Collected data entries
==*==

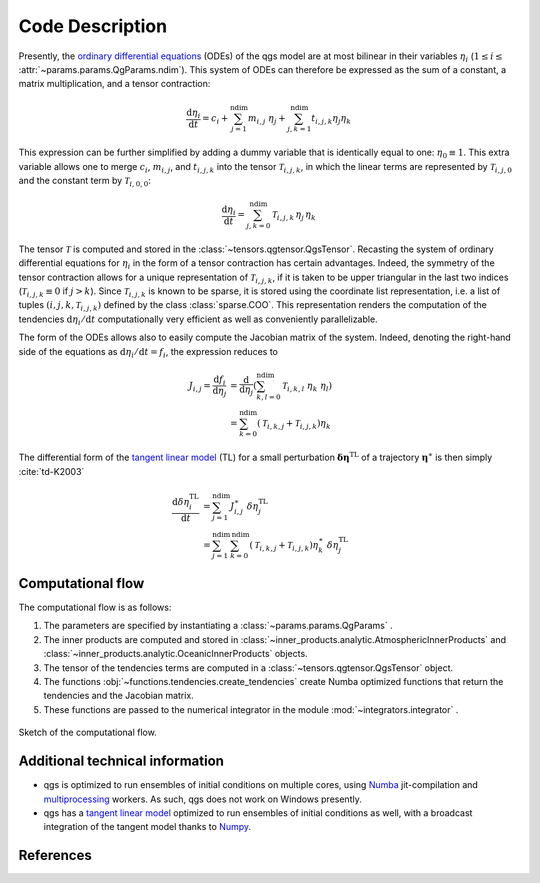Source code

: 
Code Description
================

Presently, the `ordinary differential equations`_ (ODEs) of the qgs model are at most bilinear
in their variables :math:`\eta_i` (:math:`1\leq i\leq` :attr:`~params.params.QgParams.ndim`).
This system of ODEs can therefore be expressed as the sum of
a constant, a matrix multiplication, and a tensor contraction:

.. math::

    \frac{\mathrm{d}\eta_i}{\mathrm{d}t} = c_i + \sum_{j=1}^{\mathrm{ndim}} m_{i,j} \; \eta_j  + \sum_{j,k=1}^{\mathrm{ndim}} t_{i,j,k} \eta_j \eta_k

This expression can be further simplified by adding a dummy variable that is
identically equal to one: :math:`\eta_0\equiv 1`. This extra variable allows one to
merge :math:`c_i`, :math:`m_{i,j}`, and :math:`t_{i,j,k}` into the tensor
:math:`\mathcal{T}_{i,j,k}`, in which the linear terms are represented by
:math:`\mathcal{T}_{i,j,0}` and the constant term by :math:`\mathcal{T}_{i,0,0}`:

.. math::

    \frac{\text{d}\eta_i}{\text{d}t} = \sum_{j,k=0}^{\mathrm{ndim}} \mathcal{T}_{i,j,k} \, \eta_j \, \eta_k

The tensor :math:`\mathcal{T}` is computed and stored in the :class:`~tensors.qgtensor.QgsTensor`.
Recasting the system of ordinary differential
equations for :math:`\eta_i` in the form of a tensor contraction has certain
advantages. Indeed, the symmetry of the tensor contraction allows for a unique representation
of :math:`\mathcal{T}_{i,j,k}`, if it is taken to be upper triangular in the last two
indices (:math:`\mathcal{T}_{i,j,k} \equiv 0` if :math:`j > k`). Since
:math:`\mathcal{T}_{i,j,k}` is known to be sparse, it is stored using the
coordinate list representation, i.e. a list of tuples
:math:`(i,j,k,\mathcal{T}_{i,j,k})` defined by the class :class:`sparse.COO`.
This representation renders the computation of the tendencies :math:`\text{d}\eta_i/\text{d}t` computationally very efficient as
well as conveniently parallelizable.

The form of the ODEs allows also to easily compute the
Jacobian matrix of the system. Indeed, denoting the right-hand side
of the equations as :math:`\text{d}\eta_i/\text{d}t = f_i`, the
expression reduces to

.. math::

    J_{i,j} = \frac{\text{d}f_i}{\text{d}\eta_j}& = \frac{\text{d}}{\text{d}\eta_j } (\sum_{k,l=0}^\mathrm{ndim} \mathcal{T}_{i,k,l} \; \eta_k \; \eta_l )  \\
             & = \sum_{k=0}^{\mathrm{ndim}} \left ( \mathcal{T}_{i,k,j} + \mathcal{T}_{i,j,k} \right) \eta_k

The differential form of the `tangent linear model`_ (TL) for a small
perturbation :math:`\boldsymbol{\delta\eta}^\text{TL}` of a trajectory
:math:`\boldsymbol{\eta}^{\ast}` is then simply :cite:`td-K2003`

.. math::

    \frac{\text{d}\delta\eta_i^\text{TL}}{\text{d}t} &= \sum_{j=1}^\mathrm{ndim} J^{\ast}_{i,j} \; \delta\eta_j^\text{TL}   \\
             &= \sum_{j=1}^\mathrm{ndim} \sum_{k=0}^\mathrm{ndim} \left ( \mathcal{T}_{i,k,j} + \mathcal{T}_{i,j,k} \right) \eta^{\ast}_k \; \delta\eta_j^\text{TL}


Computational flow
------------------

The computational flow is as follows:

1. The parameters are specified by instantiating a :class:`~params.params.QgParams` .
2. The inner products are computed and stored in :class:`~inner_products.analytic.AtmosphericInnerProducts` and :class:`~inner_products.analytic.OceanicInnerProducts` objects.
3. The tensor of the tendencies terms are computed in a :class:`~tensors.qgtensor.QgsTensor` object.
4. The functions :obj:`~functions.tendencies.create_tendencies` create Numba optimized functions that return the tendencies and the Jacobian matrix.
5. These functions are passed to the numerical integrator in the module :mod:`~integrators.integrator` .

.. figure:: figures/compuflow.png
    :scale: 70%
    :align: center

    Sketch of the computational flow.

Additional technical information
--------------------------------

* qgs is optimized to run ensembles of initial conditions on multiple cores, using `Numba`_ jit-compilation and
  `multiprocessing`_ workers. As such, qgs does not work on Windows presently.

* qgs has a `tangent linear model`_ optimized to run ensembles of initial conditions as well, with a broadcast
  integration of the tangent model thanks to `Numpy`_.

References
----------

.. bibliography:: model/ref.bib
    :keyprefix: td-


.. _Numba: https://numba.pydata.org/
.. _Numpy: https://numpy.org/
.. _multiprocessing: https://docs.python.org/3.7/library/multiprocessing.html#module-multiprocessing
.. _tangent linear model: http://glossary.ametsoc.org/wiki/Tangent_linear_model
.. _ordinary differential equations: https://en.wikipedia.org/wiki/Ordinary_differential_equation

==*==

→ **Work to be completed**: Among the records above, find each line holding "contraction" and list it.

→ **Exercise output**:
a constant, a matrix multiplication, and a tensor contraction:
equations for :math:`\eta_i` in the form of a tensor contraction has certain
advantages. Indeed, the symmetry of the tensor contraction allows for a unique representation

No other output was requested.